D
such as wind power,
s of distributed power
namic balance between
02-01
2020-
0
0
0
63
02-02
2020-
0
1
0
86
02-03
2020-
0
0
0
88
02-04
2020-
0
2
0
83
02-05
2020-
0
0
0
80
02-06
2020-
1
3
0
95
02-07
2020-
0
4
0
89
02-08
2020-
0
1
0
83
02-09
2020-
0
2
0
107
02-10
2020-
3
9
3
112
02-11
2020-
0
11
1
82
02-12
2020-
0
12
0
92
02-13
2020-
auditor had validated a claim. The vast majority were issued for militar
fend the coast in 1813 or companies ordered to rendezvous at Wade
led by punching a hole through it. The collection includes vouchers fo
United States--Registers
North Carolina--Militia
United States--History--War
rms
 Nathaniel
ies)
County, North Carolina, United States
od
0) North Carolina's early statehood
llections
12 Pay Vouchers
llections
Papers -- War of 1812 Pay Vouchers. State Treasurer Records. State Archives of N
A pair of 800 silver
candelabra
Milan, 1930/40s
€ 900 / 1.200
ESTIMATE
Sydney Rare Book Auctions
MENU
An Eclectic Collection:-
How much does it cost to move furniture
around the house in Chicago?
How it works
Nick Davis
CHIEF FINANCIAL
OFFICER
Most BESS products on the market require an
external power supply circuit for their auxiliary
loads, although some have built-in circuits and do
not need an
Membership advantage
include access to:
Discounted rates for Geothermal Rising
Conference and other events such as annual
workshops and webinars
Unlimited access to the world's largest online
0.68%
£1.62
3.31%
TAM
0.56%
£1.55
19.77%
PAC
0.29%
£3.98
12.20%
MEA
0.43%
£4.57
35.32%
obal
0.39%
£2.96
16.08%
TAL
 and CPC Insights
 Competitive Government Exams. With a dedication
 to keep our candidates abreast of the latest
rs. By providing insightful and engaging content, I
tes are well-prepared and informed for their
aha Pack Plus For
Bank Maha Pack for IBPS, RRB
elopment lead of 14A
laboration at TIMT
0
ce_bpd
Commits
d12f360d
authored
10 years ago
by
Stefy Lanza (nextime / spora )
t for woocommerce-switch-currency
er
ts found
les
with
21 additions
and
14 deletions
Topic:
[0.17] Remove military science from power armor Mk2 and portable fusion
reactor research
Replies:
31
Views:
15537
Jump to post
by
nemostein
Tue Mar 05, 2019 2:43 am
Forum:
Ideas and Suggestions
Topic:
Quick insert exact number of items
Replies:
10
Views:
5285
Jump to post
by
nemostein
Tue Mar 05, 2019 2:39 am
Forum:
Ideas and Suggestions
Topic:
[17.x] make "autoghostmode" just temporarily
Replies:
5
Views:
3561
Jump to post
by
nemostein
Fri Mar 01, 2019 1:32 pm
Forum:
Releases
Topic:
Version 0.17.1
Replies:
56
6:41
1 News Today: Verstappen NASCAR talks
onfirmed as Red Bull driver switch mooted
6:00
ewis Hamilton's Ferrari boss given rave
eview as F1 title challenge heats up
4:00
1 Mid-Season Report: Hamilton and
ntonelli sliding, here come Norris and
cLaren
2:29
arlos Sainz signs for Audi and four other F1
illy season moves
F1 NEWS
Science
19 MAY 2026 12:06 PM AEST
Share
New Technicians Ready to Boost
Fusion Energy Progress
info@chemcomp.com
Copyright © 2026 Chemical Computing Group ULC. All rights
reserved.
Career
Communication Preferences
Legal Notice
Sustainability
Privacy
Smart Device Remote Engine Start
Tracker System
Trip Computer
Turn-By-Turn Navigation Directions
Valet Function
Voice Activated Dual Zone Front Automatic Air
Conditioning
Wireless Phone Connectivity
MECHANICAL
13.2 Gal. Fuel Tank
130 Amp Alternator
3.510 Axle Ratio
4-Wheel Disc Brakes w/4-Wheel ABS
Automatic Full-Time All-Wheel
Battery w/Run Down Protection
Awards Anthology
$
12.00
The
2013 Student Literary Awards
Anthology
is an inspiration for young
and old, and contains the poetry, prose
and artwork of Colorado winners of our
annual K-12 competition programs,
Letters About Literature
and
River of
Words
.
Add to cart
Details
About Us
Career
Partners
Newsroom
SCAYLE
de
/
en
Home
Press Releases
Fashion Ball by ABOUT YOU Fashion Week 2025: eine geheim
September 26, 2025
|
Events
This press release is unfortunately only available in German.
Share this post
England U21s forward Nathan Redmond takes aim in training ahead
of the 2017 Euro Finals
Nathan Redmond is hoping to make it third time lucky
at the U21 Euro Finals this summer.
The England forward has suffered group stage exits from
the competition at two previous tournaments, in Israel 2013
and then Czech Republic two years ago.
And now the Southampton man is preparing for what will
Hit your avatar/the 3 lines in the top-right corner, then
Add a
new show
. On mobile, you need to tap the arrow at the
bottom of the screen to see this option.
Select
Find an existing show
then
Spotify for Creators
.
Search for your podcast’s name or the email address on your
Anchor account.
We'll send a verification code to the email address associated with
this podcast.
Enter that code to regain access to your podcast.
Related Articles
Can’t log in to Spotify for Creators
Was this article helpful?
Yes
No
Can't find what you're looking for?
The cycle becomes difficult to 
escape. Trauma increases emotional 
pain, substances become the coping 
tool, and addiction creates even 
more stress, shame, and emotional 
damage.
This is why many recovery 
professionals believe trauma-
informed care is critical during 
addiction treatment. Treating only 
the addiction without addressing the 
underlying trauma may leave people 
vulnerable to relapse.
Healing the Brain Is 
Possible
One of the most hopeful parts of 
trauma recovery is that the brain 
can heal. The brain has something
= = =
■ Try it:
The answer is the records above restated word for word from their opening line through the line that holds "21 additions", both included, and nothing else.

■ Written answer:
D
such as wind power,
s of distributed power
namic balance between
02-01
2020-
0
0
0
63
02-02
2020-
0
1
0
86
02-03
2020-
0
0
0
88
02-04
2020-
0
2
0
83
02-05
2020-
0
0
0
80
02-06
2020-
1
3
0
95
02-07
2020-
0
4
0
89
02-08
2020-
0
1
0
83
02-09
2020-
0
2
0
107
02-10
2020-
3
9
3
112
02-11
2020-
0
11
1
82
02-12
2020-
0
12
0
92
02-13
2020-
auditor had validated a claim. The vast majority were issued for militar
fend the coast in 1813 or companies ordered to rendezvous at Wade
led by punching a hole through it. The collection includes vouchers fo
United States--Registers
North Carolina--Militia
United States--History--War
rms
 Nathaniel
ies)
County, North Carolina, United States
od
0) North Carolina's early statehood
llections
12 Pay Vouchers
llections
Papers -- War of 1812 Pay Vouchers. State Treasurer Records. State Archives of N
A pair of 800 silver
candelabra
Milan, 1930/40s
€ 900 / 1.200
ESTIMATE
Sydney Rare Book Auctions
MENU
An Eclectic Collection:-
How much does it cost to move furniture
around the house in Chicago?
How it works
Nick Davis
CHIEF FINANCIAL
OFFICER
Most BESS products on the market require an
external power supply circuit for their auxiliary
loads, although some have built-in circuits and do
not need an
Membership advantage
include access to:
Discounted rates for Geothermal Rising
Conference and other events such as annual
workshops and webinars
Unlimited access to the world's largest online
0.68%
£1.62
3.31%
TAM
0.56%
£1.55
19.77%
PAC
0.29%
£3.98
12.20%
MEA
0.43%
£4.57
35.32%
obal
0.39%
£2.96
16.08%
TAL
 and CPC Insights
 Competitive Government Exams. With a dedication
 to keep our candidates abreast of the latest
rs. By providing insightful and engaging content, I
tes are well-prepared and informed for their
aha Pack Plus For
Bank Maha Pack for IBPS, RRB
elopment lead of 14A
laboration at TIMT
0
ce_bpd
Commits
d12f360d
authored
10 years ago
by
Stefy Lanza (nextime / spora )
t for woocommerce-switch-currency
er
ts found
les
with
21 additions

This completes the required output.